Philippe Couillard a vanté, samedi matin, «l'ambitieuse diplomatie climatique» du Québec à tous les chefs de gouvernement du bassin des Grands Lacs.

Le premier ministre est l'hôte du sommet de la Conférence des gouverneurs et des premiers ministres des Grands Lacs et du Saint-Laurent, un forum qui vise notamment à protéger la plus grande source d'eau douce au monde et à améliorer les échanges économiques.

Cette organisation regroupe huit États américains, en plus de l'Ontario et du Québec. Elle se réunit pour la première fois à Québec, au Château Frontenac.

Dans un bref discours de sept minutes, M. Couillard a fait valoir le rôle de meneur du Québec en matière d'environnement, avant de laisser ses invités et de filer en vitesse pour se rendre à Montréal, au congrès du Parti libéral du Québec.

Il a illustré l'influence du Québec dans le domaine de lutte à la pollution atmosphérique en évoquant la Bourse du carbone, ce système de vente aux enchères d'émissions de gaz à effet de serre mis sur pied avec la Californie, auquel s'est aussi joint l'Ontario.

«Nous voulons demeurer avec nos partenaires un leader parmi les États fédérés dans la lutte aux changements climatiques, par notre bilan, nos objectifs de réduction et, je dois le dire, notre ambitieuse diplomatie climatique, si je peux utiliser ce terme.»

Le premier ministre a reconnu que chaque État doit avancer à son propre rythme dans ses efforts environnementaux, mais a ajouté qu'il y a une obligation de résultat.

«Il importe d'agir, c'est ce que nos populations et nos enfants attendent de nous», a-t-il lancé.

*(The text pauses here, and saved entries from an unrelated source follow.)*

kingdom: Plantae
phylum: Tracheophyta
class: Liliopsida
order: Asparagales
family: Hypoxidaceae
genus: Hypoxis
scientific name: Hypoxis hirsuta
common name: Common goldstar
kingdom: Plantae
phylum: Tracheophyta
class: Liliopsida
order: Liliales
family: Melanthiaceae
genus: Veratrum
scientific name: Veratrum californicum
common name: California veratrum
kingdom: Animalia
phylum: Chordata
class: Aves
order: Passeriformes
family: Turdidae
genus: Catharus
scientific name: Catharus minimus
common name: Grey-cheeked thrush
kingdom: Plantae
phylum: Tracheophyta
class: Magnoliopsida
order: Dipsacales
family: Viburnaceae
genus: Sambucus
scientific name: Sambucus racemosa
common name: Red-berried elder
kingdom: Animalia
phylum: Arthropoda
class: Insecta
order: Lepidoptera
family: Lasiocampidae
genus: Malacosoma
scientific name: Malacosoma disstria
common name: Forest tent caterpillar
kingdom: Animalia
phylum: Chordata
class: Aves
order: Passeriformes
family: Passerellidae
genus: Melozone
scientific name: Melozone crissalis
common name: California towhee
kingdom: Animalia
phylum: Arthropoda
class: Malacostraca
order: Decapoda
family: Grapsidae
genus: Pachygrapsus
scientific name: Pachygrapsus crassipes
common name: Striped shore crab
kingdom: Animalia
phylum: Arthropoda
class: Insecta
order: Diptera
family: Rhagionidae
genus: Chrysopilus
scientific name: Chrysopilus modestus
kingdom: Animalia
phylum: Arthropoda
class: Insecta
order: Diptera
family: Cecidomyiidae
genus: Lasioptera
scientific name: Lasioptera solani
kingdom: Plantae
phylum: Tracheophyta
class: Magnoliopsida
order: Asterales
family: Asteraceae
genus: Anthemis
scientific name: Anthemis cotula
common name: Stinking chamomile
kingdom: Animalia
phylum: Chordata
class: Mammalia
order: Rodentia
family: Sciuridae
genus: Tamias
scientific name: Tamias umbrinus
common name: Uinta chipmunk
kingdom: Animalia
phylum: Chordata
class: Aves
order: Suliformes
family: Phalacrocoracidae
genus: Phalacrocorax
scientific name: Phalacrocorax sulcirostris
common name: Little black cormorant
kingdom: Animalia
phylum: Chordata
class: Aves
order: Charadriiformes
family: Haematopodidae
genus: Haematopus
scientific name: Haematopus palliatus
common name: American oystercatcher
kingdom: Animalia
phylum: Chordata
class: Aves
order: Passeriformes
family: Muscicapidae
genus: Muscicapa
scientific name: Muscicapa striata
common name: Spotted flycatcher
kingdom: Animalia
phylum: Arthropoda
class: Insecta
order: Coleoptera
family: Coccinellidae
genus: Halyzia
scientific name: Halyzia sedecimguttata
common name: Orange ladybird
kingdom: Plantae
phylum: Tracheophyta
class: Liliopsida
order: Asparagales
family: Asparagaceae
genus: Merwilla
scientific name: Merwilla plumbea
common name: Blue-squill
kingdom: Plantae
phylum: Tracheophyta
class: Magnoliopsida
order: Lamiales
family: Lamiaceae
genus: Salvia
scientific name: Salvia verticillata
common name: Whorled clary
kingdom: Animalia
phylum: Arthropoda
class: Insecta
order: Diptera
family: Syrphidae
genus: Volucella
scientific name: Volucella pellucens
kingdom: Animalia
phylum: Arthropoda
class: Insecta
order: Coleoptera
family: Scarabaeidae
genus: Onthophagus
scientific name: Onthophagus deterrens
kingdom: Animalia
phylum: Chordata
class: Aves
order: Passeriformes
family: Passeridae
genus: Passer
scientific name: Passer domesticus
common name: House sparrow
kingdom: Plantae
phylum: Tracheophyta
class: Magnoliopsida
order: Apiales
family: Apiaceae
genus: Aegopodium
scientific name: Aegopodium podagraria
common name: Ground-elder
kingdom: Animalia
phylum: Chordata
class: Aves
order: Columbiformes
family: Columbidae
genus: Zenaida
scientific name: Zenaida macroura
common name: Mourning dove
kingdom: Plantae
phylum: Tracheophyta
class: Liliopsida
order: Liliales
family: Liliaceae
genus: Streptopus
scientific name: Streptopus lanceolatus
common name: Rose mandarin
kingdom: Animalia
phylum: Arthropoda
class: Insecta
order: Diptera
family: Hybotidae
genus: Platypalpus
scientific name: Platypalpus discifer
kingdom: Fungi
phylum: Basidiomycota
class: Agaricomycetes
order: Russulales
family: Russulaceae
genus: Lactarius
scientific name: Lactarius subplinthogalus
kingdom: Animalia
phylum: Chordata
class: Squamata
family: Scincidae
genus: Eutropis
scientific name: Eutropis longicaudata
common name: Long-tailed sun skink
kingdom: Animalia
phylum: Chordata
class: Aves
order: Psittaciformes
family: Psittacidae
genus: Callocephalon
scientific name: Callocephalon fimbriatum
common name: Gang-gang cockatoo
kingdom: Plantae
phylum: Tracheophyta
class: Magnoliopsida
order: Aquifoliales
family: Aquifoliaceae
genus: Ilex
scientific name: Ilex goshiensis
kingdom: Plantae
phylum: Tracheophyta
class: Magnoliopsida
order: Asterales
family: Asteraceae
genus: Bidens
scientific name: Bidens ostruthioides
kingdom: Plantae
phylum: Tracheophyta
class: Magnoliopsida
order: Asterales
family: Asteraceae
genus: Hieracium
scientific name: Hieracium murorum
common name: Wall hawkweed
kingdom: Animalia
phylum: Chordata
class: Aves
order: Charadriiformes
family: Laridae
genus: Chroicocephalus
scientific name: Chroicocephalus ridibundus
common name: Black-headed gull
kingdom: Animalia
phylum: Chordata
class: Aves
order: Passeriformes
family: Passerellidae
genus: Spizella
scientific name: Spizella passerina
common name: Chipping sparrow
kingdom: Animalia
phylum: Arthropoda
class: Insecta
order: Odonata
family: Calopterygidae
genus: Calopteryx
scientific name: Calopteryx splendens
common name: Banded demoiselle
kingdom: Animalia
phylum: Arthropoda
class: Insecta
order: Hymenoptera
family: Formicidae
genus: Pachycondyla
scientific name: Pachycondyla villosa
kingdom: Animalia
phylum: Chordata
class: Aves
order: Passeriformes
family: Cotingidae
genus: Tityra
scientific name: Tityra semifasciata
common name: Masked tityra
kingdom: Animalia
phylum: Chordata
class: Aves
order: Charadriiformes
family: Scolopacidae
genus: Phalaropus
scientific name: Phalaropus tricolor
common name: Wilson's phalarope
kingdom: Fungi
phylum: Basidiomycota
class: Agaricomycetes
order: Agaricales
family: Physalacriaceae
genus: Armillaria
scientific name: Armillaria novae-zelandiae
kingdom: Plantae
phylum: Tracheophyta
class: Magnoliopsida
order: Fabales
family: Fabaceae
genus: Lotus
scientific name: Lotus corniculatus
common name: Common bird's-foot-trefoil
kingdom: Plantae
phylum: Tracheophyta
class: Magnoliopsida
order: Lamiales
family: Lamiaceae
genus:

Plus tard en matinée, la première ministre de l'Ontario, Kathleen Wynne, a livré un vibrant plaidoyer en faveur de la protection de l'environnement et d'une croissance économique responsable.

«Une croissance qui détériore nos terres, notre air et notre eau est une sorte de fausse croissance, a-t-elle dit dans sa présentation. Elle va empirer les conditions de vie de nos populations. (...) Notre conception selon laquelle une bonne politique environnementale est une bonne politique économique est à la base de notre partenariat.»

Mme Wynne a cité en exemple l'industrie de la technologie des eaux en Ontario, un secteur qui compte 900 entreprises, 300 entreprises de capital de risques, et 22 000 employés.

Elle a aussi insisté sur l'importance du partenariat des États riverains pour solutionner les problèmes environnementaux des Grands Lacs.

Les études scientifiques les plus récentes démontrent que les Grands Lacs sont de nouveau «menacés» et les États membres devront faire preuve d'un «nouveau leadership», avait rappelé Mme Wynne la veille.

Parmi les menaces, il y a les espèces aquatiques exotiques envahissantes, les algues, ainsi que les variations des niveaux d'eau induites par les changements climatiques.

La Conférence des gouverneurs et des premiers ministres des Grands Lacs et du Saint-Laurent regroupe le Québec, l'Ontario, l'Illinois, l'Indiana, le Michigan, le Minnesota, l'État de New York, l'Ohio, la Pennsylvanie et le Wisconsin. L'organisme a été fondé en 1983.